The memorial commemorates the Ukrainian soldiers killed during the Soviet–Afghan War from 1979 to 1989; during which 15,000 of the 620,000 Soviet soldiers who took part died, and 115 of the 5,358 soldiers from Kyiv died. It was designed by Ukrainian sculptor Mykola Oliynyk, and unveiled by the Ukrainian Union of Veterans of the War on 3 December 1994. On 15 February 1999, the memorial was reconstructed and expanded by architect Mykola Kyslyi to commemorate the tenth anniversary of the end of the conflict. It is located in front of the Church of the Resurrection, also commonly referred to as "the Afghan Church", situated between the Pechersk Lavra and the National Museum of the History of Ukraine in the Second World War.

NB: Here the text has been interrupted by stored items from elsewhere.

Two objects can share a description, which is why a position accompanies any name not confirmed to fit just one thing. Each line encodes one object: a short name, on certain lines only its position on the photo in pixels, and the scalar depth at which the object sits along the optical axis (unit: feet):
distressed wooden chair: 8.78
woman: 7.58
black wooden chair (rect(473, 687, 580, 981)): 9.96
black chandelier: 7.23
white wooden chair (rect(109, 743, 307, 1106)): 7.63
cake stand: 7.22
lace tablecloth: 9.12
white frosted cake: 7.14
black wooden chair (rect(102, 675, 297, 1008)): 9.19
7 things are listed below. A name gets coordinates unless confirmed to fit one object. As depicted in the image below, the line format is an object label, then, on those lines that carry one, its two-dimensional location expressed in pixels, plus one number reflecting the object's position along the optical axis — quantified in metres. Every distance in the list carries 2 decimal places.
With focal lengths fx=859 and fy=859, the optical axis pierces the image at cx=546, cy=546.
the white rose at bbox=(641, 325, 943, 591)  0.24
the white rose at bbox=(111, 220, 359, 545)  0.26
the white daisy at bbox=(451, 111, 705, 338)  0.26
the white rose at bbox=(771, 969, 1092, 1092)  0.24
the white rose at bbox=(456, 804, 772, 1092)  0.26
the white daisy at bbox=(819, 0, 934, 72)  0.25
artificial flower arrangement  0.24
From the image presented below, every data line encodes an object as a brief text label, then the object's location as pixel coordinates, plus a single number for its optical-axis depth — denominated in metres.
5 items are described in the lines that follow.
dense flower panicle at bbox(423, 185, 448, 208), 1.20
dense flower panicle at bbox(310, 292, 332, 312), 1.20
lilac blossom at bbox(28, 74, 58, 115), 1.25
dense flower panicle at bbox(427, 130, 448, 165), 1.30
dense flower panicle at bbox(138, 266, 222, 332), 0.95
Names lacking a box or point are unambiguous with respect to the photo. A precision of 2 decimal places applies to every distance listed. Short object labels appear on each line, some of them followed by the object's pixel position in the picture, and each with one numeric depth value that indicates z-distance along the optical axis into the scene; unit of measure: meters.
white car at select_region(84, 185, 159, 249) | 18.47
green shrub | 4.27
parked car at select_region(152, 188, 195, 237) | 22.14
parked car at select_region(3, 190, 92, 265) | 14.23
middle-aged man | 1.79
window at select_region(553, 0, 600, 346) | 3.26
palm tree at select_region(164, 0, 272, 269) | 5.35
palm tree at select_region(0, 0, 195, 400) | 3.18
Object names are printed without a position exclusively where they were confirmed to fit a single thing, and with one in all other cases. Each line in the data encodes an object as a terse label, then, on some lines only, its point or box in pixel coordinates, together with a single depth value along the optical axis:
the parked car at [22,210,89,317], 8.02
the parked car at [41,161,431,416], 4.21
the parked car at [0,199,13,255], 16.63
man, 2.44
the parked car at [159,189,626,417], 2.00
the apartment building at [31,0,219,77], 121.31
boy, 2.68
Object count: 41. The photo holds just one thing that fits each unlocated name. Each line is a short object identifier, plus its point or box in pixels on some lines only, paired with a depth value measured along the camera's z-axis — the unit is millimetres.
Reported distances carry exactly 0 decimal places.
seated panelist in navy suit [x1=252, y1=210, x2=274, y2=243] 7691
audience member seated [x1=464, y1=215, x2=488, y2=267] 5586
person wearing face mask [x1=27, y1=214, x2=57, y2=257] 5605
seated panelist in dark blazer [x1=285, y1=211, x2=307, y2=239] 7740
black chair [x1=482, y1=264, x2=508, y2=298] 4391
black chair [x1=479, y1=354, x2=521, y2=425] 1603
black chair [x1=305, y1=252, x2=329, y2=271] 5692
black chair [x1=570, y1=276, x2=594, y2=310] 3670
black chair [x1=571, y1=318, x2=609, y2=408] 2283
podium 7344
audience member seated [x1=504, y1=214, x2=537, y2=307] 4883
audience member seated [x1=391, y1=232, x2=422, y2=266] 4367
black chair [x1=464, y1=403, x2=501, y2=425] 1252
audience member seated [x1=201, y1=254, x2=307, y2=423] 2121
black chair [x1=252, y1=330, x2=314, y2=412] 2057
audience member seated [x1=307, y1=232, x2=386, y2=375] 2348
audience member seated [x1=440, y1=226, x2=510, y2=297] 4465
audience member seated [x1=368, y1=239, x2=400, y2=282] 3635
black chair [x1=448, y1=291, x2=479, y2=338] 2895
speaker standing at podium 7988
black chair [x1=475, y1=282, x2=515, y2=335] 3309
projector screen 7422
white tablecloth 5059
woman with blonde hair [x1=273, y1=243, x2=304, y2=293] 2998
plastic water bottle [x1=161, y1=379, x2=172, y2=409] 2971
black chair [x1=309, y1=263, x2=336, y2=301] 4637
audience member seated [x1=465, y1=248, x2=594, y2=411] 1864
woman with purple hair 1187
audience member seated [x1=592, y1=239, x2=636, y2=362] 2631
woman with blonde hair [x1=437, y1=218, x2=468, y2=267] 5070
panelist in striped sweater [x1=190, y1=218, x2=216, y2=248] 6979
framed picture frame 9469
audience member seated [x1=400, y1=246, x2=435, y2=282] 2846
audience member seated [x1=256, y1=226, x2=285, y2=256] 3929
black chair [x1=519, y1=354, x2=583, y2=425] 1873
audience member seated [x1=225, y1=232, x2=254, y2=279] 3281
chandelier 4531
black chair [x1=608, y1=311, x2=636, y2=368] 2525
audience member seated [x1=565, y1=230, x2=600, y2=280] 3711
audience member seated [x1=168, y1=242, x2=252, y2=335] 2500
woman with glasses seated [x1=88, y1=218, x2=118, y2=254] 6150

The memorial is often visited by heads of state in Ukraine and other officials on 15 February, the day the final Soviet troops withdrew from the nation. In 2020 and 2021, President Volodymyr Zelenskyy laid flowers and paid tribute to the veterans attending the ceremony who survived the war. The 2021 ceremony was also attended by Deputy Minister for Veterans' Affairs Oleksiy Ilyashenko, Director of the Department of Social Policy of the Kyiv City State Administration Ruslan Svitlyi, Head of the Kyiv Regional State Administration Vasyl Volodin, and the leader of the Ukrainian Union of Veterans of Afghanistan Serhiy Chervonopysky. Zelenskyy returned in 2023, where he placed a basket of blue and gold flowers, honoring both those killed in this war and all ongoing conflicts, including the Russian invasion of Ukraine.

== Design ==
The 1999 reconstruction and expansion of the memorial turned it into a larger memorial complex, which includes a paved, cobblestone alley which leads to the main monument. The monument is located on a granite pedestal surrounded by black tulips, symbols associated with the troubles in Afghanistan, made of bronze breaking through the stone. It depicts three soldiers who had "just pulled out the fight". The monument of the soldiers became the central design of the logo for the Ukrainian political party Veterans of Afghanistan. The front of the alley has a small slab with a dedication written on it.